◆ Task objective ◆
Put the lines from the one containing "Between 21 and" through the one containing "Is the value" into a numbered list, leaving out blank lines.
[Listed entries]
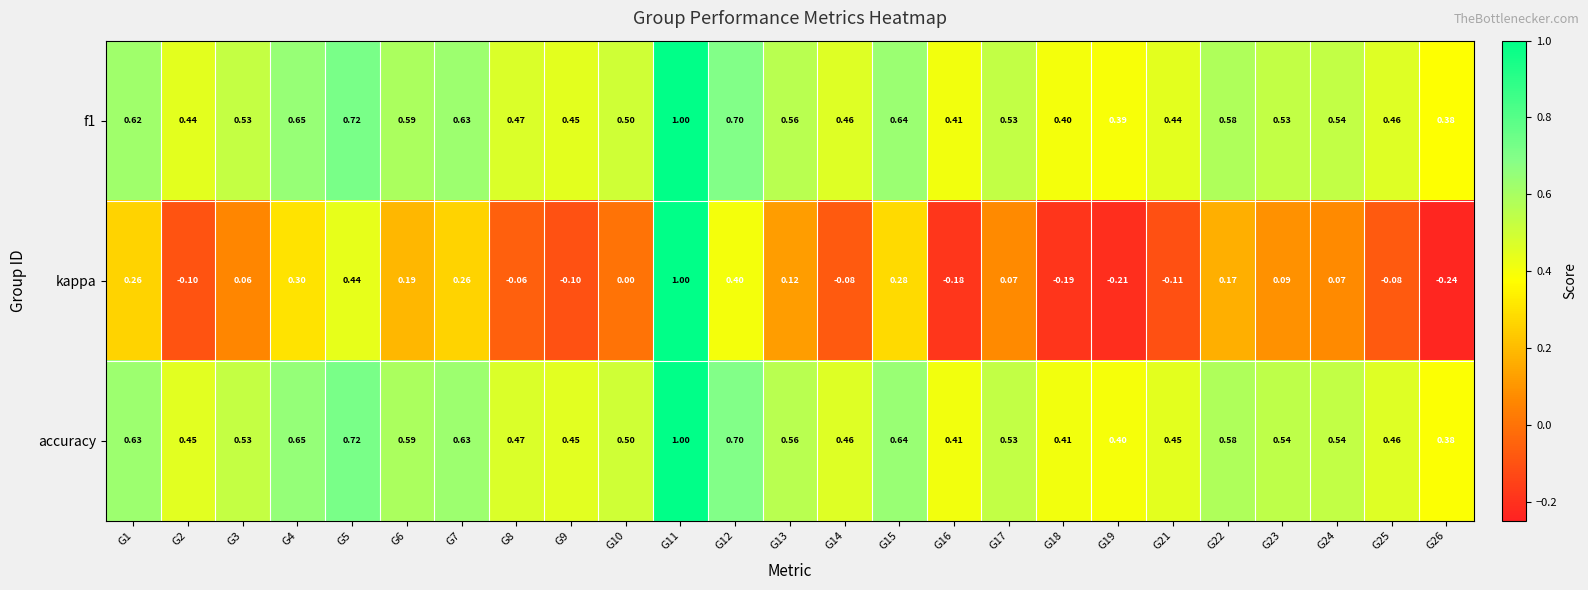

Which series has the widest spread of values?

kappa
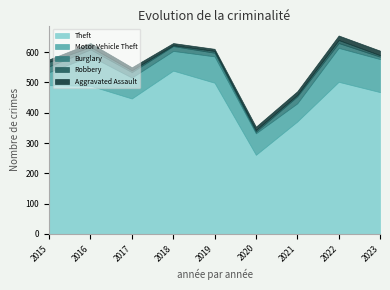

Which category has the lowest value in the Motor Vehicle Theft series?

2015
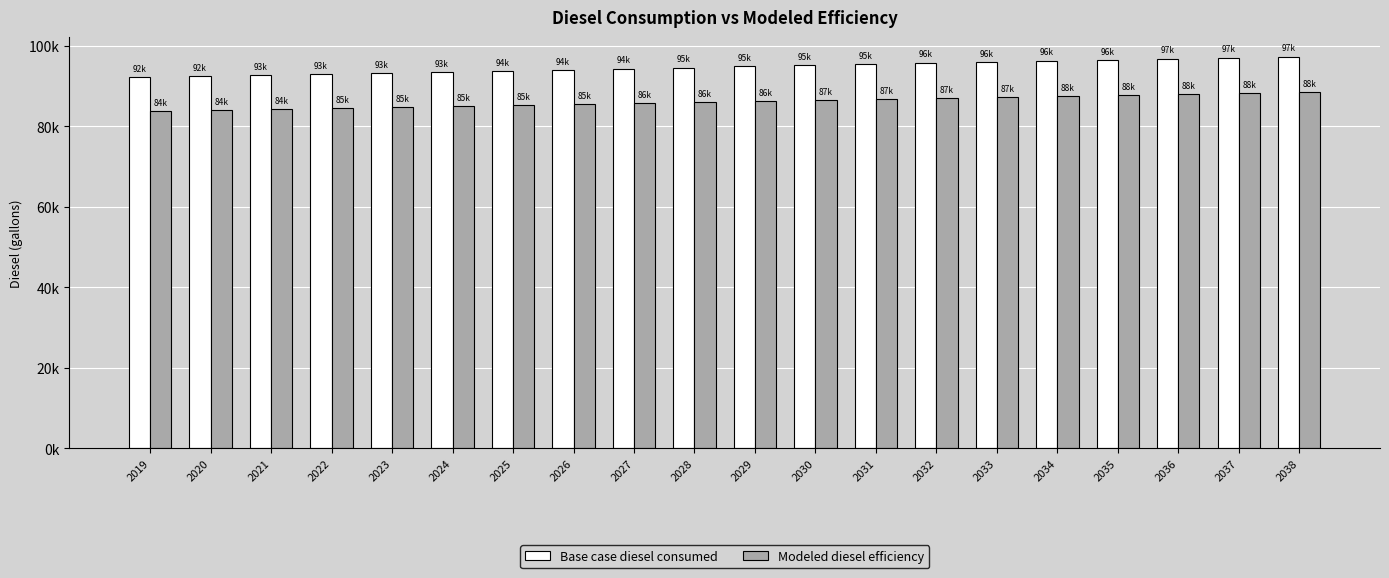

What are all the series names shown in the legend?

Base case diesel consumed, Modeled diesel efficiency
[/Listed entries]
[Listed entries]
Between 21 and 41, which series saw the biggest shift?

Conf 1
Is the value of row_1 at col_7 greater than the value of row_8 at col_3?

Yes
[/Listed entries]
[Listed entries]
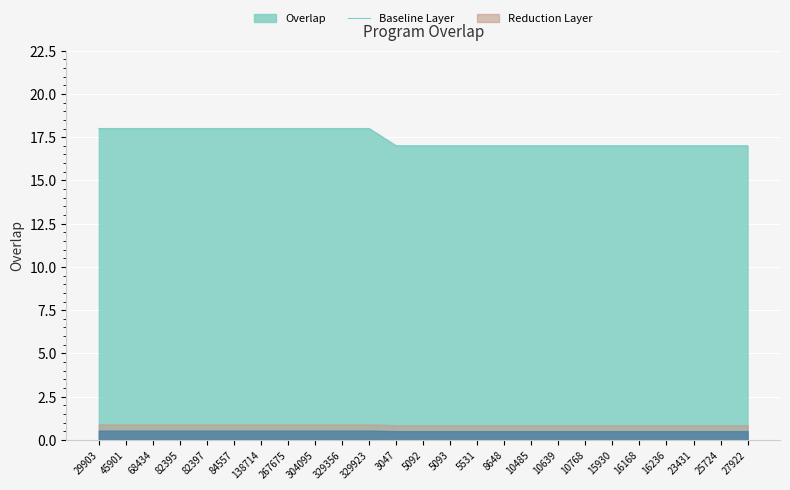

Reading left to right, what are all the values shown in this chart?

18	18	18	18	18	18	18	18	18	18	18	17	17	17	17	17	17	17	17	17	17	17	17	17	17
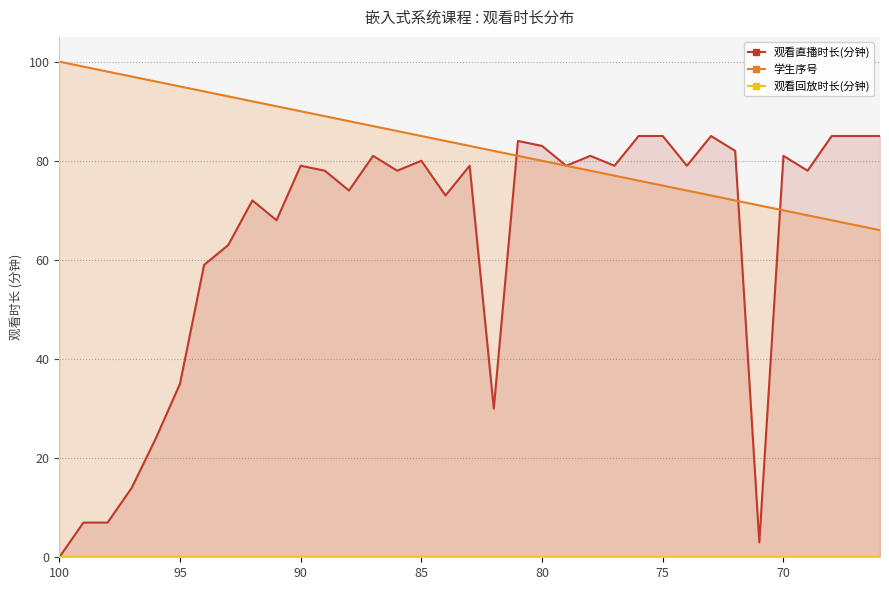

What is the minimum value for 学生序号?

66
[/Listed entries]
◆ Completed exercise ◆
1. Between 21 and 41, which series saw the biggest shift?
2. Conf 1
3. Is the value of row_1 at col_7 greater than the value of row_8 at col_3?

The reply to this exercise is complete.